EXTRACTED ENTRIES:
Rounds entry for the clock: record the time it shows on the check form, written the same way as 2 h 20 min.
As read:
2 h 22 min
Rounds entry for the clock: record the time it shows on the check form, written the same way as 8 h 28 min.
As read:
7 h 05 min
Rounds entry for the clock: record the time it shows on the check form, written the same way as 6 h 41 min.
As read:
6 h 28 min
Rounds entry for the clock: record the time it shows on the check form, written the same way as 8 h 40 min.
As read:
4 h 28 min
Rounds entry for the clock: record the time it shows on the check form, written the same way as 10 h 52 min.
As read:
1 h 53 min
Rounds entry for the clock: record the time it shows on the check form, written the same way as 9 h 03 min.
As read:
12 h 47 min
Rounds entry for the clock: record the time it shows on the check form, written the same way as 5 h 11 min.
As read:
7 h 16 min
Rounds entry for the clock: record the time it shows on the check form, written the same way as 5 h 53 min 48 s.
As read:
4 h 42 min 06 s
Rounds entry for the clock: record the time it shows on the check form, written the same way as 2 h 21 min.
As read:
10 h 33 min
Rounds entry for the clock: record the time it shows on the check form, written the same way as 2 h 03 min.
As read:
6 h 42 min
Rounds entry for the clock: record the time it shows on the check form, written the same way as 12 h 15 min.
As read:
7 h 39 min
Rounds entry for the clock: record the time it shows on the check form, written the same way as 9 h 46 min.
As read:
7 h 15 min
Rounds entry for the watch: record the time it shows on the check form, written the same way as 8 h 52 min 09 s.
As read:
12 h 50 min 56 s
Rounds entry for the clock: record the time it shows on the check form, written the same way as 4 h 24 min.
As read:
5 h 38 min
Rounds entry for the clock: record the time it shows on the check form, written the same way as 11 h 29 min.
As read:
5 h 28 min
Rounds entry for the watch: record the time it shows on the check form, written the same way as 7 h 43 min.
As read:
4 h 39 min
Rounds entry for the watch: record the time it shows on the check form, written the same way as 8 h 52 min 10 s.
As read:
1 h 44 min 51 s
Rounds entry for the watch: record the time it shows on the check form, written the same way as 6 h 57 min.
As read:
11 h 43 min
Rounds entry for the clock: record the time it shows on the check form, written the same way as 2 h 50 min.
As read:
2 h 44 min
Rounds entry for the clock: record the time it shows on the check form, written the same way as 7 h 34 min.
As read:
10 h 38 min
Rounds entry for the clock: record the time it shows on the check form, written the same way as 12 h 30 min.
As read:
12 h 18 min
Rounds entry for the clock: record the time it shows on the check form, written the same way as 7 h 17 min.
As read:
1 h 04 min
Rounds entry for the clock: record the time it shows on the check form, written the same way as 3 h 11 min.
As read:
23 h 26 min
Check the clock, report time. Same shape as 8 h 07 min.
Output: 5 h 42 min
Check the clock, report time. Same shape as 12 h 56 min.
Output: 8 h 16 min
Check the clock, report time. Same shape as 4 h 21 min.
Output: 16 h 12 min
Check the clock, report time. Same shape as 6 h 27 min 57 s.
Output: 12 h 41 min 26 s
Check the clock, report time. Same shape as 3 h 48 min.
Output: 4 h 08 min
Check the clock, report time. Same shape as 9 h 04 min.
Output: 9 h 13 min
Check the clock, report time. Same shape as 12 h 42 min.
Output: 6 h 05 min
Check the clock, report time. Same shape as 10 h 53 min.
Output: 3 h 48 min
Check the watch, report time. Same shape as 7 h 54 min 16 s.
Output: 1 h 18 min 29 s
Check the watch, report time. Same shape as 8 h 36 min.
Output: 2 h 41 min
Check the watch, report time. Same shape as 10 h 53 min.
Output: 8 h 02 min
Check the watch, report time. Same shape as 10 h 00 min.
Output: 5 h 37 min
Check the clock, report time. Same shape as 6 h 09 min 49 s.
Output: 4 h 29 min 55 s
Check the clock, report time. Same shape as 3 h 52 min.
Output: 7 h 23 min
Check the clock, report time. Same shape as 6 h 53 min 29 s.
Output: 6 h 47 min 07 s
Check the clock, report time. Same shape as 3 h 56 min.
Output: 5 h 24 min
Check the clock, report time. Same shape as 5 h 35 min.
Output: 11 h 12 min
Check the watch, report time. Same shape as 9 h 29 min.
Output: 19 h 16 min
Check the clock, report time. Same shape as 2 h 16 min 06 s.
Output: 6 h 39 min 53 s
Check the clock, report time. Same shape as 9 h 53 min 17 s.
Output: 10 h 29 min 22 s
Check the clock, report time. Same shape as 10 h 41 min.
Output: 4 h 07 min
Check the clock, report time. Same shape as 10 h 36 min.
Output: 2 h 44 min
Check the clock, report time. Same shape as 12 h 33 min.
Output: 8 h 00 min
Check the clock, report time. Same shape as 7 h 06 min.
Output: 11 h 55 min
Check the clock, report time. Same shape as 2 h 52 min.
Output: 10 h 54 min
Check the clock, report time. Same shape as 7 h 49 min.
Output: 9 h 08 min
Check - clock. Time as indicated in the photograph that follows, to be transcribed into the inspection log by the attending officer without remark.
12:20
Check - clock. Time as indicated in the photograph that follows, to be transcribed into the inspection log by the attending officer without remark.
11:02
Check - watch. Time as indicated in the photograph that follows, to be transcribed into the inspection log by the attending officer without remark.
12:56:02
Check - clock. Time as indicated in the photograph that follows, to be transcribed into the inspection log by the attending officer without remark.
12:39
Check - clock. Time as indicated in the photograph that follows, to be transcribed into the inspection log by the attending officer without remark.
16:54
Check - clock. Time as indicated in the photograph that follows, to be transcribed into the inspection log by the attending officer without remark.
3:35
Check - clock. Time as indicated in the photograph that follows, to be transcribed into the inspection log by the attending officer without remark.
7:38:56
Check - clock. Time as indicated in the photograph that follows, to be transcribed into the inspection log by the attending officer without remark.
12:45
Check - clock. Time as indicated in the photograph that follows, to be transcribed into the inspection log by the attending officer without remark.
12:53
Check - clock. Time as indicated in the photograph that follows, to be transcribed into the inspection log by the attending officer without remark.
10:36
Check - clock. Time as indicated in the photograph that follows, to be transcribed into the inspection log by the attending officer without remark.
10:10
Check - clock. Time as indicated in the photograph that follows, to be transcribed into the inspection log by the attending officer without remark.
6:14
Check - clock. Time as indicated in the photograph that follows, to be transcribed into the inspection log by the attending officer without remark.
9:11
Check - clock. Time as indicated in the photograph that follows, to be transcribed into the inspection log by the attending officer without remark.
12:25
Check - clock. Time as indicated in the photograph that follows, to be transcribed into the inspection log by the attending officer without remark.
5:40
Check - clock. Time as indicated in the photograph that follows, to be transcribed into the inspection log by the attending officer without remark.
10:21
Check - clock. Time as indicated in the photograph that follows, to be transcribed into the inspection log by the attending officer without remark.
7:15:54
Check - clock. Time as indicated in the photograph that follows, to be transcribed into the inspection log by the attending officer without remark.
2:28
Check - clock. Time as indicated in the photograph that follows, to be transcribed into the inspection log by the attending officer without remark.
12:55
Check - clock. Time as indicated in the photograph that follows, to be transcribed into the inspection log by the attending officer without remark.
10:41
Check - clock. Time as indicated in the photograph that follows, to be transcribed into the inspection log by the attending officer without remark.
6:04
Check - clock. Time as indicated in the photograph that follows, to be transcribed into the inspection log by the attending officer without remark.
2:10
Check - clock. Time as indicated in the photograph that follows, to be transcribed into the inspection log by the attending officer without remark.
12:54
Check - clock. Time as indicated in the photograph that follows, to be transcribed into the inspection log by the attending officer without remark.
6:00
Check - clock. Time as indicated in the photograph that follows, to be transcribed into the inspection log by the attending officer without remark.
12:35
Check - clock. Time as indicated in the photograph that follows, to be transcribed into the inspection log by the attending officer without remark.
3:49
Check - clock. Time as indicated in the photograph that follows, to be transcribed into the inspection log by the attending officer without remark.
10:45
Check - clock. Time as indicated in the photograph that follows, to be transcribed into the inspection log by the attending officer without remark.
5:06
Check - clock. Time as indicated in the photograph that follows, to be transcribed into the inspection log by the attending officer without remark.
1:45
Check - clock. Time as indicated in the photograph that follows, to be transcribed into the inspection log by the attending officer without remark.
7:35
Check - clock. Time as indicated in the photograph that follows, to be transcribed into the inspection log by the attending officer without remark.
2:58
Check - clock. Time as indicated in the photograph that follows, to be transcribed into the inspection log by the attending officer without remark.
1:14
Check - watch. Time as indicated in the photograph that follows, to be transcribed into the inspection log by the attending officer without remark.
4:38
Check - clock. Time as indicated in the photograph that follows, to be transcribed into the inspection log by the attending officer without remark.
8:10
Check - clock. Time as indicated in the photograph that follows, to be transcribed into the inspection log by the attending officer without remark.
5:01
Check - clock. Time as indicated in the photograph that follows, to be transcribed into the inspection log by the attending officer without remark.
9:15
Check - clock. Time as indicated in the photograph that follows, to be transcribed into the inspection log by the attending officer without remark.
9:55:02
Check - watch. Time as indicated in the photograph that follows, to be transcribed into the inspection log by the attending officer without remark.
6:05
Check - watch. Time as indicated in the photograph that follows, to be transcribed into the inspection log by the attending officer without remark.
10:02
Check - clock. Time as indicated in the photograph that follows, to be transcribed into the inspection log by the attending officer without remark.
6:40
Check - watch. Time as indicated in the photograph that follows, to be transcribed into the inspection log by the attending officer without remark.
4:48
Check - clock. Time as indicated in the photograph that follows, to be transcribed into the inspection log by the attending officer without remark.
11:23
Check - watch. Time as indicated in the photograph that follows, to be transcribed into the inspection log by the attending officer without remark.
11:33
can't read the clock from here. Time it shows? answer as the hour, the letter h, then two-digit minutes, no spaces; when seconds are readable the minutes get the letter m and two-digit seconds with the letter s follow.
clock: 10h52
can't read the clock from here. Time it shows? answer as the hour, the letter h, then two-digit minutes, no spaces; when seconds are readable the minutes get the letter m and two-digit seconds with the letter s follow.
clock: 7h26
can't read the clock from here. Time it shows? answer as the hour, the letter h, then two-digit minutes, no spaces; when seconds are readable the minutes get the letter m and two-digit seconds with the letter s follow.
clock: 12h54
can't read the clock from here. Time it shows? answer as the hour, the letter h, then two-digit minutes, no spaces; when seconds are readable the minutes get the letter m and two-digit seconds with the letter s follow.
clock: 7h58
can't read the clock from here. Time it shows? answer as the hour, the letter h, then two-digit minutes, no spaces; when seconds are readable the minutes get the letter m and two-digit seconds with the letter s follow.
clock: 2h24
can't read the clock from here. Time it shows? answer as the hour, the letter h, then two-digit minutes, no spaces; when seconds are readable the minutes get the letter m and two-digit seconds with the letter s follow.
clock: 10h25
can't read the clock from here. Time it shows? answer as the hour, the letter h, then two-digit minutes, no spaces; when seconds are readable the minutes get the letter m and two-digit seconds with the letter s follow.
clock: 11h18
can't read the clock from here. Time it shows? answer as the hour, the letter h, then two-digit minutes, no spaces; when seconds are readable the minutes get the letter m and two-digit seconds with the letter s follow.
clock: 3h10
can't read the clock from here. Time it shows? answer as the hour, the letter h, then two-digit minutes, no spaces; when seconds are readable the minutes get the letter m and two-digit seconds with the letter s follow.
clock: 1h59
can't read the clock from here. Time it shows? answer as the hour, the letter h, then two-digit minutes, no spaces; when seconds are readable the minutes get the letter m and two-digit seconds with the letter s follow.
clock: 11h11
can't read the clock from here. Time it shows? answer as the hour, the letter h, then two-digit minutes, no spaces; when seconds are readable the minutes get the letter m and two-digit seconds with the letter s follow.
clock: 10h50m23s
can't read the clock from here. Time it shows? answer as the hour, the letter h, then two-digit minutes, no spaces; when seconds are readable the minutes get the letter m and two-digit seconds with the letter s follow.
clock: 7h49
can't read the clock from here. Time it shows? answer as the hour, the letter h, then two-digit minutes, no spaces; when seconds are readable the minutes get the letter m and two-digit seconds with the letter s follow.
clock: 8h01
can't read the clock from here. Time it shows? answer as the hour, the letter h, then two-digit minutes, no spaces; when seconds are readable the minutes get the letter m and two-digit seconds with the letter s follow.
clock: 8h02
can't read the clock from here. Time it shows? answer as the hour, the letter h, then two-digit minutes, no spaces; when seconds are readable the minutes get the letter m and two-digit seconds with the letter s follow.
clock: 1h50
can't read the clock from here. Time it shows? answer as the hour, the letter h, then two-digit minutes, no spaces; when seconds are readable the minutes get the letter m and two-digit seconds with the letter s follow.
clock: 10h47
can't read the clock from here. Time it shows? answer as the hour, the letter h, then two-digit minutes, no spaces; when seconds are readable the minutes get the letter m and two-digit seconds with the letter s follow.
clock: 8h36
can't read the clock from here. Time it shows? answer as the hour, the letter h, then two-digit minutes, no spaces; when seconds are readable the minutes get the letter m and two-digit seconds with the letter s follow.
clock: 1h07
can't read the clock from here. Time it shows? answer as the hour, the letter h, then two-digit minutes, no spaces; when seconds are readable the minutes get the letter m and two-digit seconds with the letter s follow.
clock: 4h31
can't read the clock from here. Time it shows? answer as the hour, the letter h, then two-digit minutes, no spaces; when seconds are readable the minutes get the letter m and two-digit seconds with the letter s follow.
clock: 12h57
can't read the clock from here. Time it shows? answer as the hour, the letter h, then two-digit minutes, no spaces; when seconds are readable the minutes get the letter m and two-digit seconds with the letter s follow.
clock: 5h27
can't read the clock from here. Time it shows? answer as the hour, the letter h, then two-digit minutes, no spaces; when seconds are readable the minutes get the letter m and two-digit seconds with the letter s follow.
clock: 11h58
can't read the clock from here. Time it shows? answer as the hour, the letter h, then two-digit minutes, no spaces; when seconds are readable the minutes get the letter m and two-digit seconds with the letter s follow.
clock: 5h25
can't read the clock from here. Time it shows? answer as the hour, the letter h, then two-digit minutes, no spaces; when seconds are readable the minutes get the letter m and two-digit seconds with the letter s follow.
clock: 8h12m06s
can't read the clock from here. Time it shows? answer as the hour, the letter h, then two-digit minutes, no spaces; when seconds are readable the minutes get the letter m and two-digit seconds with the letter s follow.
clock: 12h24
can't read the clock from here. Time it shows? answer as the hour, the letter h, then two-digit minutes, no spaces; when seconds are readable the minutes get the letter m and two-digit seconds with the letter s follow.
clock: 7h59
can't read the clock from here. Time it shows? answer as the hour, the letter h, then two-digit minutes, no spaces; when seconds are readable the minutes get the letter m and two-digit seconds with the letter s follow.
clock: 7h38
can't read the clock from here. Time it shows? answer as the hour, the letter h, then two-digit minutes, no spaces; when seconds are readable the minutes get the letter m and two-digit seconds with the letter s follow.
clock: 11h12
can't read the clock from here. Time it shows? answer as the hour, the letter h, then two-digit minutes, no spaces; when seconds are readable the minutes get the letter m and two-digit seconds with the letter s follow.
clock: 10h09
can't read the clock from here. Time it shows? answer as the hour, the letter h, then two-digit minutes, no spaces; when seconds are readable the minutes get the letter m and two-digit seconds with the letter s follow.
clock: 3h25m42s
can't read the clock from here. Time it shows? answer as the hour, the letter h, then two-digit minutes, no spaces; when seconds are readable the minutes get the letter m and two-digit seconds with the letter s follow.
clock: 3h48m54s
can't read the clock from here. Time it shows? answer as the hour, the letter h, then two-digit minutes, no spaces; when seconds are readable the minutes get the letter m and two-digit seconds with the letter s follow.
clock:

TASK DETAILS: Copy the records between the lines holding "9 h 46 min." and "12 h 50 min 56 s", inclusive, substituting "log sheet" for "check form" and leaving everything else unchanged.

COMPLETE OUTPUT:
Rounds entry for the clock: record the time it shows on the log sheet, written the same way as 9 h 46 min.
As read:
7 h 15 min
Rounds entry for the watch: record the time it shows on the log sheet, written the same way as 8 h 52 min 09 s.
As read:
12 h 50 min 56 s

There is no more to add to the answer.